We have #"1 Ca"# on the right, so we need #"1 Ca"# on the left. We put a 1 in front of the #"CaC"_2#.

#color(orange)(1)"CaC"_2 + "H"_2"O" → "C"_2"H"_2 + color(red)(1)"Ca(OH)"_2#

**Balance #"C"#:**

We have fixed #"2 C"# on the left. We need #"2 C"# on the right. Put a 1 in front of #"C"_2"H"_2#.

#color(orange)(1)"CaC"_2 + "H"_2"O" → color(blue)(1)"C"_2"H"_2 + color(red)(1)"Ca(OH)"_2#

**Balance #"O"#:**

We have fixed #"2 O"# on the right. We need #"2 O"# on the left. Put a 2 in front of #"H"_2"O"#.

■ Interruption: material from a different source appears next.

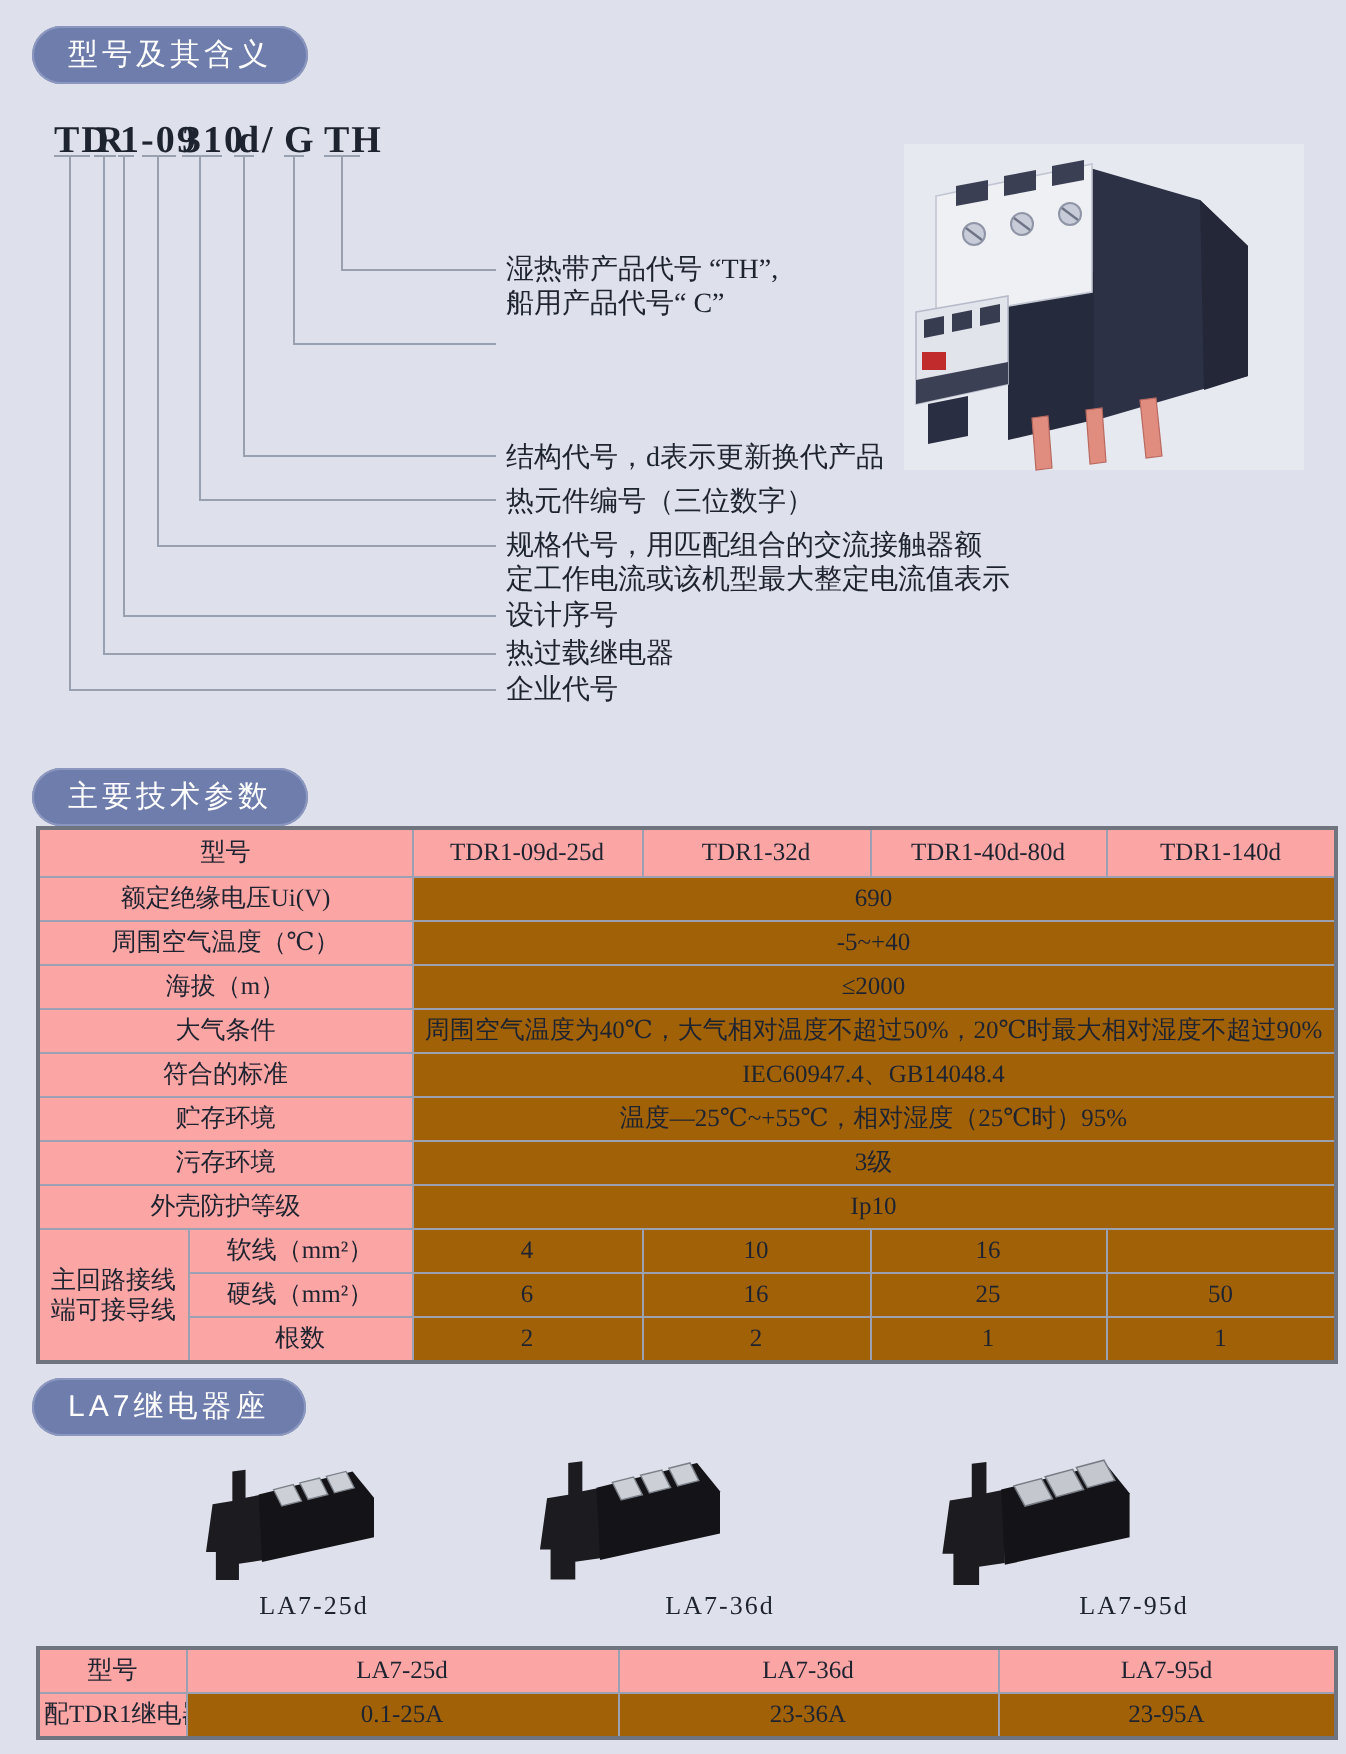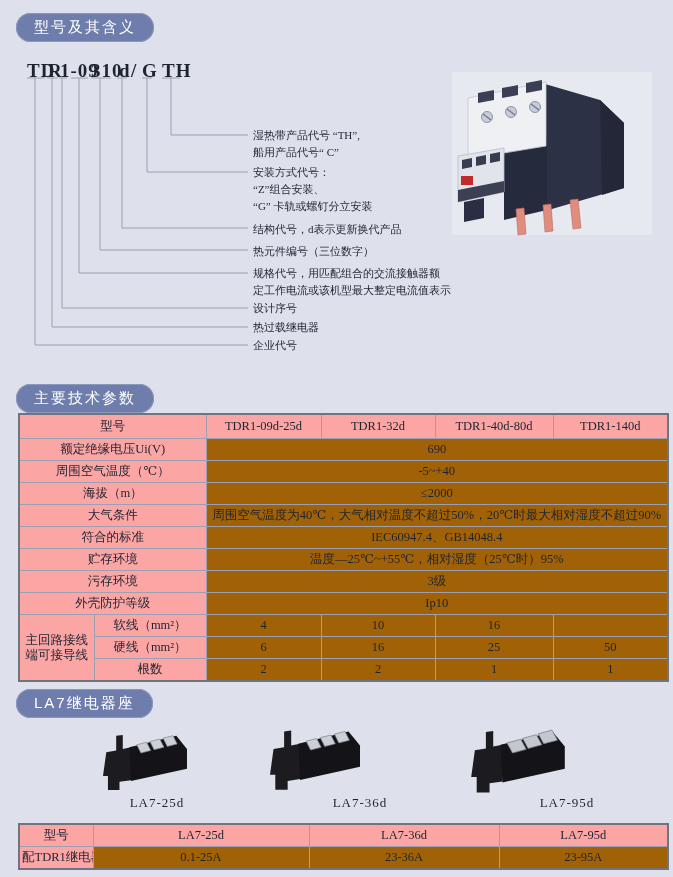"湿热带产品代号 “TH”," .anno { font-size: 11px -> 14px }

#color(orange)(1)"CaC"_2 + color(purple)(2)"H"_2"O" → color(blue)(1)"C"_2"H"_2 + color(red)(1)"Ca(OH)"_2#

Every formula now has a coefficient. We should have a balanced equation.

Let's check.

#bb("Atom" color(white)(m)"lhs"color(white)(m)"rhs")#

#color(white)(m)"Ca"color(white)(mml)1color(white)(mml)1#

#color(white)(m)"C"color(white)(mmm)2color(white)(mml)2#

#color(white)(m)"H"color(white)(mmm)4color(white)(mml)4#

#color(white)(m)"O"color(white)(mmm)2color(white)(mml)2#

All atoms balance. The balanced equation is

#"CaC"_2 + "2H"_2"O" → "C"_2"H"_2 + "Ca(OH)"_2#